I've been following of the TC4.0/TC3.2/TC3.3 threads for a while in
silence, and wanted to make an observation.

The Tomcat project really has two major types of customers: those who
want an open source servlet container for their production needs
("conservatives"), and those interested in the state-of-the-art
("tinkerers"). The project has made the decision--by supporting both 3.x
and 4.x in parallel--to try to serve both (a good decision, since I think
there are plenty of people in each user group).

The values of the conservatives are

* stability
* lack of bugs
* a seamless install
* performance

The values of the tinkerers are

* compliance with the latest standards ("100% buzzword compliant")
* advanced features
* elegance

These two groups have very little in common, except this: both will
tolerate change so long as it's in the direction of their values. A
conservative will not argue with you about changing Tomcat 3.2 to 3.3 if
it's to make it faster, more stable, or less buggy. "More elegant" or
"more featureful" doesn't cut it, though, which is why I suspect there
will be little interest in Servlet 2.3 on top of 3.x (thus it's good for
it to be a "contrib" element, for the few who DO want such a combo).

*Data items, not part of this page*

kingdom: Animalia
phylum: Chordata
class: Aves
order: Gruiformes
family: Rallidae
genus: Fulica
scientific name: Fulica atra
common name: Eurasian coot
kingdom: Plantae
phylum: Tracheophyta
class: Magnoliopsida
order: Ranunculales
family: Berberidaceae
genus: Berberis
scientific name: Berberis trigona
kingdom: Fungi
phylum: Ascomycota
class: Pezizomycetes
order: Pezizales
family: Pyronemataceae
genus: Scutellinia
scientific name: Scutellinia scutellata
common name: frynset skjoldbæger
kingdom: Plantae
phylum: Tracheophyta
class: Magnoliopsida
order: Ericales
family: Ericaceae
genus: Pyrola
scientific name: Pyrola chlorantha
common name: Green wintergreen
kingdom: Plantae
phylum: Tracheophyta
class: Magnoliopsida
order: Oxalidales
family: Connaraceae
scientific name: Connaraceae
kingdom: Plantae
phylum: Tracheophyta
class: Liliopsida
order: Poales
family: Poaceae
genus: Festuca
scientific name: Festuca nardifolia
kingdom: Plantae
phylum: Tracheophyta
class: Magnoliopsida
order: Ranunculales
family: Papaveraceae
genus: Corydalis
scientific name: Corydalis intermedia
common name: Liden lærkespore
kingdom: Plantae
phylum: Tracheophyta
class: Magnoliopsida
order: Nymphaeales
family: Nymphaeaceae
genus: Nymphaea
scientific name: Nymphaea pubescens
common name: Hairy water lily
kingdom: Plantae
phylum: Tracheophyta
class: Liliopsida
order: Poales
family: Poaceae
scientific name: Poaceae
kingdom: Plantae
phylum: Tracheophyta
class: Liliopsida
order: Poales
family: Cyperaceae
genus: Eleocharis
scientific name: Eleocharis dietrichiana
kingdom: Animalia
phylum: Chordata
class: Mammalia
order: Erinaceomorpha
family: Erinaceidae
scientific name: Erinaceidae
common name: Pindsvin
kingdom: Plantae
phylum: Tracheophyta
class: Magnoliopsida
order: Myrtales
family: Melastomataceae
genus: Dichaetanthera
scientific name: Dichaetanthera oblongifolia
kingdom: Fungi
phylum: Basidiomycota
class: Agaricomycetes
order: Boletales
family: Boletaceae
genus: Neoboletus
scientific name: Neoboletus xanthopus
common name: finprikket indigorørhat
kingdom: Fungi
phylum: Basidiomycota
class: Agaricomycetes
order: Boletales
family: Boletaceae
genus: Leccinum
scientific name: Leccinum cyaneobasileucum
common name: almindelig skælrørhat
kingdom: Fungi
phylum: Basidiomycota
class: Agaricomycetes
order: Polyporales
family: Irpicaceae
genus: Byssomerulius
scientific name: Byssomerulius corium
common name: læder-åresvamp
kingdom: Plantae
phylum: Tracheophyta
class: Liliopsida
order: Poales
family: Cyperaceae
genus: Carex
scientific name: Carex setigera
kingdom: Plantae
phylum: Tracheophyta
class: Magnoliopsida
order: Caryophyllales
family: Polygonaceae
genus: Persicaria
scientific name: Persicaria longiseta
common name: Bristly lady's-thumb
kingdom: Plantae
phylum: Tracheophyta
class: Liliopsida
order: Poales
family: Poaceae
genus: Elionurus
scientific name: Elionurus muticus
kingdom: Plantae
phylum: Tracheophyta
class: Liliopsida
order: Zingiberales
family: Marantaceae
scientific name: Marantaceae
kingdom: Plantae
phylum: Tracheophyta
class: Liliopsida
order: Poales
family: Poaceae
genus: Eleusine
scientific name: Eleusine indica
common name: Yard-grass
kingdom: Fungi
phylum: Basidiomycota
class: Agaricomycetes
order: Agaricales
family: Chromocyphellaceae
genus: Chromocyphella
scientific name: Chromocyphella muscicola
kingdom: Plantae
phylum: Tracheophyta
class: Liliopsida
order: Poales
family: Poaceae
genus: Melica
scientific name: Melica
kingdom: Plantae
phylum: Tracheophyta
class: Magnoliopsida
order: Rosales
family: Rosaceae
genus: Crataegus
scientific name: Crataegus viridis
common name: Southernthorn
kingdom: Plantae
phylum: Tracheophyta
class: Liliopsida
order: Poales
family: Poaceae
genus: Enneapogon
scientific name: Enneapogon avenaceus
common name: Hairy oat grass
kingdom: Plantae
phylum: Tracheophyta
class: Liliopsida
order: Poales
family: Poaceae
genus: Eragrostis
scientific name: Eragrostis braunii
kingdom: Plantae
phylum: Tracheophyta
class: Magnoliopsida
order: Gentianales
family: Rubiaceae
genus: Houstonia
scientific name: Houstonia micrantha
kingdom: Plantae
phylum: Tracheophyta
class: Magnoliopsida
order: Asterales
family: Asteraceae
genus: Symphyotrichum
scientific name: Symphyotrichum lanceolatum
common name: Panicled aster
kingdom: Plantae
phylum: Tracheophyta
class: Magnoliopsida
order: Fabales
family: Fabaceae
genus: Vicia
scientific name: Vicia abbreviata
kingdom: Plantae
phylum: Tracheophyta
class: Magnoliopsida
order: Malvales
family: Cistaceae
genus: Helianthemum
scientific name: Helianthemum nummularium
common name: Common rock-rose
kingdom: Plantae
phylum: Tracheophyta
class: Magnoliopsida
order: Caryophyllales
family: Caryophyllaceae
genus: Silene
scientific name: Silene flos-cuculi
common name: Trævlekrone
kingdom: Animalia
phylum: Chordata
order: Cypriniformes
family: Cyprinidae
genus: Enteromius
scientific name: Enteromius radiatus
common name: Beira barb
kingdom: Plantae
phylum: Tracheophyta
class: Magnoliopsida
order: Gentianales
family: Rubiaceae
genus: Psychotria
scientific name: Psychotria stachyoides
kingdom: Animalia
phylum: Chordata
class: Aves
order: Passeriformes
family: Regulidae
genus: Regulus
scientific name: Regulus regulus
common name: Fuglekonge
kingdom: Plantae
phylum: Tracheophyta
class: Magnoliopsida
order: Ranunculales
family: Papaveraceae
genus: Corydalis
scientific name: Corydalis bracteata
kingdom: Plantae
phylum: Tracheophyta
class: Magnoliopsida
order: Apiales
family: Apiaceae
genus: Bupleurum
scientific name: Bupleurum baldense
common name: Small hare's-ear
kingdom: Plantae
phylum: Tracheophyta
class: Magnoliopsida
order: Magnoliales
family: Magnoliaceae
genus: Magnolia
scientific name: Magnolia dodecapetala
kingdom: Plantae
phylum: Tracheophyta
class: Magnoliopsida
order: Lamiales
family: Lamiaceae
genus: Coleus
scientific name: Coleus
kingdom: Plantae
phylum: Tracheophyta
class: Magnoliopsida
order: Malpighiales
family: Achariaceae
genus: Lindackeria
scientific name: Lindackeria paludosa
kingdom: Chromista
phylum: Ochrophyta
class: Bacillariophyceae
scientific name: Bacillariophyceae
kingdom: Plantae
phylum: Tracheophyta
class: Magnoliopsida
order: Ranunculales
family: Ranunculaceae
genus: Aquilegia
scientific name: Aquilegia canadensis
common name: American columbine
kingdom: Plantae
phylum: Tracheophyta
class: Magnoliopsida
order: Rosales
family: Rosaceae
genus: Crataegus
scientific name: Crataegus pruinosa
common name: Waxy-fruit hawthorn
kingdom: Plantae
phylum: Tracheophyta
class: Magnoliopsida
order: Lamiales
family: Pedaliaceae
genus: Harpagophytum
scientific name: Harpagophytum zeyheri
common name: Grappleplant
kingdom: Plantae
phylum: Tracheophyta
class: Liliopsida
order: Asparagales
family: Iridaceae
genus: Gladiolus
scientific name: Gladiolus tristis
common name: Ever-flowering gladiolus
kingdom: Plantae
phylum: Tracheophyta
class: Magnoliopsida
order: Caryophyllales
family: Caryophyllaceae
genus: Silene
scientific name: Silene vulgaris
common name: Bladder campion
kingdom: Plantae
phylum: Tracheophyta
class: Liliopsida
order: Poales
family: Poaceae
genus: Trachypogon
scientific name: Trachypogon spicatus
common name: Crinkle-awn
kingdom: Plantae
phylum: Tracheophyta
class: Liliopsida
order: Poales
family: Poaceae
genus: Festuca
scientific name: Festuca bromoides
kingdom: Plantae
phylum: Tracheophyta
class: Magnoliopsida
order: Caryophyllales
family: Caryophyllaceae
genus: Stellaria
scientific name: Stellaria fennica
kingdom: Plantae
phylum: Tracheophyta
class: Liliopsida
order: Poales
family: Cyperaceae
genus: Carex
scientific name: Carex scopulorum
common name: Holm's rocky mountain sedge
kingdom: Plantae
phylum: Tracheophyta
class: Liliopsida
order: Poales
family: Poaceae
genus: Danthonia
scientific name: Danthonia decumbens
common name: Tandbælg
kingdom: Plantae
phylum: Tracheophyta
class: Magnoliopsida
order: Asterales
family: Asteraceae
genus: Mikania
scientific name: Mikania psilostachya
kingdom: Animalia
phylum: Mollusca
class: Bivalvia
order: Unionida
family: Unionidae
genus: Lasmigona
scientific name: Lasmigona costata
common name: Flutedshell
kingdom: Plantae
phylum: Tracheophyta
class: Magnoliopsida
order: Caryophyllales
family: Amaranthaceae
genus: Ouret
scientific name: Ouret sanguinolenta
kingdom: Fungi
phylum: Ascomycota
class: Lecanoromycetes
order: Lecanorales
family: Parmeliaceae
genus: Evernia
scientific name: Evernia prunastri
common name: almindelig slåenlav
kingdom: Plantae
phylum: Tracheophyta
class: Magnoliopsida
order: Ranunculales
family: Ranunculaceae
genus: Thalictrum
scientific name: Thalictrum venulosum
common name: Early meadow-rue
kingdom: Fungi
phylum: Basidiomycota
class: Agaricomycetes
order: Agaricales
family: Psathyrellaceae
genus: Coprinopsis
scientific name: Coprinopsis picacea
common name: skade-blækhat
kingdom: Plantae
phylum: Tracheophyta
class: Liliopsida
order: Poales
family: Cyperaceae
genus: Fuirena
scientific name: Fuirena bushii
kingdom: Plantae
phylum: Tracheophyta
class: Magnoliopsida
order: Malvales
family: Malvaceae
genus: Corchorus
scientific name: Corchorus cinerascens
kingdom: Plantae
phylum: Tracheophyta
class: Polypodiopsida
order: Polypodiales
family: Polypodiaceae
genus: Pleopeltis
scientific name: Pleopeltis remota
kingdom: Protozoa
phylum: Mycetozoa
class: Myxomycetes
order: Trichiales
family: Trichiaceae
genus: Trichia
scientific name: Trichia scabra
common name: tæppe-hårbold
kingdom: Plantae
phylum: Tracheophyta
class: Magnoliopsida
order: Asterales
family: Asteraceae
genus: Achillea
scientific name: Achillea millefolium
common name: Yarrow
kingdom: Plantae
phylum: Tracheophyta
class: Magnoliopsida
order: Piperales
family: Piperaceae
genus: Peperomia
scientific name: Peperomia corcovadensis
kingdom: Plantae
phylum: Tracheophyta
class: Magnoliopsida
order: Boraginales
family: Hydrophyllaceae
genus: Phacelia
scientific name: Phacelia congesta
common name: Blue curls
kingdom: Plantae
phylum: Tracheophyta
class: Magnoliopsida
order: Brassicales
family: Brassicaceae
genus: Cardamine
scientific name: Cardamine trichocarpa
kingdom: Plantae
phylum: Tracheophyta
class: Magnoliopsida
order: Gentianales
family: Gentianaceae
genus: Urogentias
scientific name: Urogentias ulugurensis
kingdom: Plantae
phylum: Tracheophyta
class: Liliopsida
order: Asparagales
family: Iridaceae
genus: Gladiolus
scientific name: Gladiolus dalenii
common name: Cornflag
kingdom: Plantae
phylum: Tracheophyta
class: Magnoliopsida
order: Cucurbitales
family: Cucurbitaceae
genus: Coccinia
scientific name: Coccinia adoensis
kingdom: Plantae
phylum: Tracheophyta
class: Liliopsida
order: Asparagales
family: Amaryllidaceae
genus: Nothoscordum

I think so long as 3.3 is a move--as Costin says it is--toward a
better-factored, less-buggy version of 3.2, and all the changes taking
place are just moving around established, tested code, then it's a good
direction. I have consulting customers who may very well end their project
lifecycles still on servlet 2.1, old school or not!

So long as we keep in mind who's served by a change, and keep it
consistent with what that groups wants, I think we can safely move 3.x
through a fairly long arc. There seems to be enough interest in each
viewpoint to support 3.x and 4.x at once without bogging down the project.